WHAT THIS TASK INVOLVES: Please reproduce every one of the lines below, character for character.

MATERIAL PROVIDED:
..........

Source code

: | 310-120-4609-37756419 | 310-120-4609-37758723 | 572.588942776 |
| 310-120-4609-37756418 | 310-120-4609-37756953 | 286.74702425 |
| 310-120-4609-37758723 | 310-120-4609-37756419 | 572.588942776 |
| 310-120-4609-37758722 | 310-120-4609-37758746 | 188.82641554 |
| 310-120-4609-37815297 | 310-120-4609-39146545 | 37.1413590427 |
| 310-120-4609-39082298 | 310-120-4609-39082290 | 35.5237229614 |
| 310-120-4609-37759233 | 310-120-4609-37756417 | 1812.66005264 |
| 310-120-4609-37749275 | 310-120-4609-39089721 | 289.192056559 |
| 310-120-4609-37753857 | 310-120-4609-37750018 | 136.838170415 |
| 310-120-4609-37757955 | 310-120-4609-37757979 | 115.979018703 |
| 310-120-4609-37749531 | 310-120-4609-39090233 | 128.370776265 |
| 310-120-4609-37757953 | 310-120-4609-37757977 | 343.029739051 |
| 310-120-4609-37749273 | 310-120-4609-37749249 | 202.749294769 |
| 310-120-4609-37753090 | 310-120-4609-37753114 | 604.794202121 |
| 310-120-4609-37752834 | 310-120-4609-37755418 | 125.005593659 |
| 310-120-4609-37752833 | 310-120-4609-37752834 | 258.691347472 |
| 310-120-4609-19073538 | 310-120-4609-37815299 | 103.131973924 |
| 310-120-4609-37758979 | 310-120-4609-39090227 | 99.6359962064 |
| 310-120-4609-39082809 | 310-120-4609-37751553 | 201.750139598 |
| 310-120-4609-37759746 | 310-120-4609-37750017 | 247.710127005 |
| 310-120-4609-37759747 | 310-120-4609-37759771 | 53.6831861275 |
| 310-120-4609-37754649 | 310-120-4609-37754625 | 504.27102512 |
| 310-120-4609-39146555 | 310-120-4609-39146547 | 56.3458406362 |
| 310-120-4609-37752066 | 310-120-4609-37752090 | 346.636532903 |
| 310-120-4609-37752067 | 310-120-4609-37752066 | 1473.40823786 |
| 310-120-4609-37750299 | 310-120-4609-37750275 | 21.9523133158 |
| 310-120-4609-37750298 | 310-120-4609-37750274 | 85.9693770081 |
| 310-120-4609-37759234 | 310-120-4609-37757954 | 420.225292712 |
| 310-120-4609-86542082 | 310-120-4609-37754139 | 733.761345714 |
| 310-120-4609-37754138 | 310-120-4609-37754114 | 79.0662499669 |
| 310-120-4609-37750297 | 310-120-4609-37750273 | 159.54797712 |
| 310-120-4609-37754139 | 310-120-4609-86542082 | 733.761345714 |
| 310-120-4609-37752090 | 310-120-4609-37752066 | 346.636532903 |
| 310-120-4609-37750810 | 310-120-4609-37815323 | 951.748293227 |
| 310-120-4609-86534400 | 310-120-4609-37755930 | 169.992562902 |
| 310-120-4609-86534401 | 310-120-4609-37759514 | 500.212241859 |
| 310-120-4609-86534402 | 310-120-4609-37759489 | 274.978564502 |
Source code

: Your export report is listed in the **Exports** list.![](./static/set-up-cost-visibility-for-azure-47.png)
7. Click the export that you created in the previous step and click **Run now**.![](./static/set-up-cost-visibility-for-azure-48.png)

..........

OUTPUT:
Source code

: | 310-120-4609-37756419 | 310-120-4609-37758723 | 572.588942776 |
| 310-120-4609-37756418 | 310-120-4609-37756953 | 286.74702425 |
| 310-120-4609-37758723 | 310-120-4609-37756419 | 572.588942776 |
| 310-120-4609-37758722 | 310-120-4609-37758746 | 188.82641554 |
| 310-120-4609-37815297 | 310-120-4609-39146545 | 37.1413590427 |
| 310-120-4609-39082298 | 310-120-4609-39082290 | 35.5237229614 |
| 310-120-4609-37759233 | 310-120-4609-37756417 | 1812.66005264 |
| 310-120-4609-37749275 | 310-120-4609-39089721 | 289.192056559 |
| 310-120-4609-37753857 | 310-120-4609-37750018 | 136.838170415 |
| 310-120-4609-37757955 | 310-120-4609-37757979 | 115.979018703 |
| 310-120-4609-37749531 | 310-120-4609-39090233 | 128.370776265 |
| 310-120-4609-37757953 | 310-120-4609-37757977 | 343.029739051 |
| 310-120-4609-37749273 | 310-120-4609-37749249 | 202.749294769 |
| 310-120-4609-37753090 | 310-120-4609-37753114 | 604.794202121 |
| 310-120-4609-37752834 | 310-120-4609-37755418 | 125.005593659 |
| 310-120-4609-37752833 | 310-120-4609-37752834 | 258.691347472 |
| 310-120-4609-19073538 | 310-120-4609-37815299 | 103.131973924 |
| 310-120-4609-37758979 | 310-120-4609-39090227 | 99.6359962064 |
| 310-120-4609-39082809 | 310-120-4609-37751553 | 201.750139598 |
| 310-120-4609-37759746 | 310-120-4609-37750017 | 247.710127005 |
| 310-120-4609-37759747 | 310-120-4609-37759771 | 53.6831861275 |
| 310-120-4609-37754649 | 310-120-4609-37754625 | 504.27102512 |
| 310-120-4609-39146555 | 310-120-4609-39146547 | 56.3458406362 |
| 310-120-4609-37752066 | 310-120-4609-37752090 | 346.636532903 |
| 310-120-4609-37752067 | 310-120-4609-37752066 | 1473.40823786 |
| 310-120-4609-37750299 | 310-120-4609-37750275 | 21.9523133158 |
| 310-120-4609-37750298 | 310-120-4609-37750274 | 85.9693770081 |
| 310-120-4609-37759234 | 310-120-4609-37757954 | 420.225292712 |
| 310-120-4609-86542082 | 310-120-4609-37754139 | 733.761345714 |
| 310-120-4609-37754138 | 310-120-4609-37754114 | 79.0662499669 |
| 310-120-4609-37750297 | 310-120-4609-37750273 | 159.54797712 |
| 310-120-4609-37754139 | 310-120-4609-86542082 | 733.761345714 |
| 310-120-4609-37752090 | 310-120-4609-37752066 | 346.636532903 |
| 310-120-4609-37750810 | 310-120-4609-37815323 | 951.748293227 |
| 310-120-4609-86534400 | 310-120-4609-37755930 | 169.992562902 |
| 310-120-4609-86534401 | 310-120-4609-37759514 | 500.212241859 |
| 310-120-4609-86534402 | 310-120-4609-37759489 | 274.978564502 |
Source code

: Your export report is listed in the **Exports** list.![](./static/set-up-cost-visibility-for-azure-47.png)
7. Click the export that you created in the previous step and click **Run now**.![](./static/set-up-cost-visibility-for-azure-48.png)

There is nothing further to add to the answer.